1 2 3 Film frei
Nachdem letztes Jahr das Programm für die ganz Kleinen ein Erfolg war, wurden auch dieses Jahr wieder Kinder ab vier Jahren ins Kino eingeladen. Am Sonntag gab es extra eine für das junge Publikum ausgerichtete Vorstellung von sechs animierten Kurzfilmen. Für Subtext waren die Schwestern Frida und Franzi wieder dabei.
Im großen Kinosaal des Movie 1 hörte man am Sonntagnachmittag lautes Kindergequatsche. Aufgeregt rutschten die Zwerge auf ihren Sitzerhöhungen herum und warteten, bis es losging. Sabine Gebetsroiter begrüßte ihr junges Publikum und reichte schließlich das Wort weiter an Melanie de Jong. „Wer war denn von euch schon mal im Kino?“ Viele kleine Hände schossen in die Höhe. Zugeschnitten für Kinder eher unter 8 Jahren führte Melanie durch die Vorstellung, mit kurzen Einleitungen zu jedem Film und ein bisschen interaktivem Spaß.

Kuschelig
Sehr unterschiedlich in Stil und Erzählart kamen die meisten bei dem jungen Publikum auch gut an. Besonders schön war gleich der erste Kurzfilm „Volles Nest“ von Elena Walf. Ein kleines Eichhörnchen sammelt bei kaltem Regenwetter viele warme, kuschelige Dinge, wie Socken oder Dämmwolle, doch als ein nicht enden wollender Haufen frierender Mäuse auftauchte, teilt das Eichhörnchen alles, was es hat, um sich am Ende zu den Mäusen zu kuscheln und den Regen abzuwarten. Nicht nur die nette Geschichte, vor allem aber der entzückende Zeichenstil begeisterten die Erwachsenen wie die Kinder.
ungebetener Gast
Besonders viel gelacht wurde bei „Vor meiner Tür auf der Matte“ von Antje Heyn. In Reimen erzählt uns ein kleiner Mann von seinem Problem: Jeden Tag steht eine blonde Ratte auf seiner Matte. Die stört ihn bei allem, was er in Ruhe machen will. Doch als sie einmal nicht da ist, fühlt sich sein Zuhause plötzlich leer und traurig an. Da ist er dann froh, als die Ratte wieder auftaucht.
Meinung der fast Kleinen
Ich habe das viele Reden langweilig gefunden. Das war eher für die kleinen Kinder, oder? Aber die Filme waren lustig. Vor allem der mit den Capybaras („Los Carpinchos“ von Alfredo Soderguit). Im Film haben die neben den Hühnern im Wasser gewohnt. Aber die haben sich nicht gemocht. Erst das kleinste Capybara und das Küken haben sich verstanden. Und wie der Bauer dann alle erschießen will, helfen die Capybaras den Hühnern. Am Ende sind alle dann bei Schafen. Ja, der war lustig. Und der mit der Ratte auch. Vielleicht gibt es nächstes Jahr einen Film für große Kinder. (Franzi, 9 Jahre)

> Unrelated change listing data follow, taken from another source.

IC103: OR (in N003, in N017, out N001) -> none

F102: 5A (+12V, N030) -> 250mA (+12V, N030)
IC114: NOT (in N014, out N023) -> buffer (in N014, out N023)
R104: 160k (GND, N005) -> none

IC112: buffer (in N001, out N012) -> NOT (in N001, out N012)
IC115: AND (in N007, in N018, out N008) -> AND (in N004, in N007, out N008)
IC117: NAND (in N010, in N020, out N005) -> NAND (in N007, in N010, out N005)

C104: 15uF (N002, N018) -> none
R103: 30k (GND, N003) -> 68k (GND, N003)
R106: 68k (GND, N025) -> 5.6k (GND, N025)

Mir hat auch der mit den Capybaras am besten gefallen. Die waren so süß! Und der erste mit dem Eichhörnchen und den Mäusen. Ich hätte das viele Reden auch nicht gebraucht, aber den Kindern hinter mir hat das schon gefallen. Die haben voll viel hineingerufen bei den Fragen. Aber wir waren ja auch schon öfters im Kino. Vielleicht gibt es ja nächstes Jahr einen ganzen Film. Am liebsten über Tiere. Was mit Biologie oder so … (Frida, 11 Jahre)
Fazit
Wo sich aber beide einig waren: Lustig war der Kinobesuch auf jeden Fall. Da schmeckte die große Kugel Eis am OK-Platz danach auch noch besonders gut. Und für alle Kinder, die noch auf ihren ersten Kinobesuch warten, ist das mini YAAAS!-Programm sicher ein guter Start.